Some premises are exciting on paper and may even be well executed, but still fall flat because we’ve seen the story a million times before. David Guggenheim’s fish-out-of-water, political thriller shows no real differences between those similar stories that came before it on the big or small screen.
The titular plan in the US Government is unique, but only holds its difference as a plot device for a brief amount of time. Once the swearing-in ceremony occurs, it feels like we will meet a Jack soon, whether it be Bauer or Ryan, and the show will turn into an action movie as we figure out what happened. The political intrigue is boring and easy to predict, and it looks like that’s where the show will hang its hat.

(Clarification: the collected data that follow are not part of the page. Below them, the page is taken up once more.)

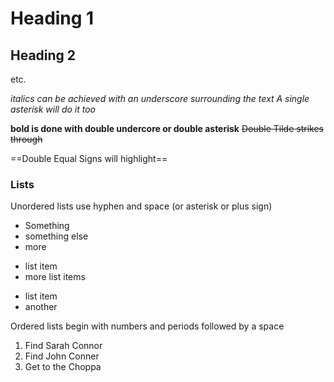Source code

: # Heading 1
## Heading 2
etc.

_italics can be achieved with an underscore surrounding the text_
*A single asterisk will do it too*

__bold is done with double undercore or double asterisk__
~~Double Tilde strikes through~~

==Double Equal Signs will highlight==

### Lists
Unordered lists use hyphen and space (or asterisk or plus sign)
- Something
- something else
- more
+ list item
+ more list items
* list item
* another

Ordered lists begin with numbers and periods followed by a space
1. Find Sarah Connor
2. Find John Conner
3. Get to the Choppa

Kiefer Sutherland is no stranger to terrorist attacks and conspiracies, but Designated Survivor, is a bit of a role reversal. He plays Secretary of Housing and Urban Development (definitely not a CTU agent), Tom Kirkman, who is the only member of the Presidential line of succession to not attend the State of the Union. This position is known as the designated survivor and guarantees that our government continues even in the wake of a catastrophic attack. Even though I was hoping for a little Clark Kent/Superman when Sutherland’s character would remove his glasses, but alas, it was not meant to be. The show’s premise is unique, but the story is very predictable and stale.
Even without Jack Bauer, that role seems to be Maggie Q’s on the show, Sutherland still finds a way to make his character relatable and real. Even though the situation presented is a bit over the top, it is one that could happen. What Sutherland does best is not play Kirkman as a superhero, but rather, a guy just trying to survive an unprecedented event — he’s a regular guy in an irregular situation.
Designated Survivor has everything you would want in a political intrigue show, sprinkled with a pinch of conspiracy theory. Unlike Madame Secretary, Designated Survivor‘s plot is cohesive and doesn’t take a strange turn 20 minutes in, but that doesn’t mean it wasn’t eye-rolling in it execution. Sutherland’s performance is the only thing I would call above average, which means it shouldn’t have a long run because it’s foundation is weak. If it does make it, it should be only one season because it feels too thin to stretch across multiple seasons.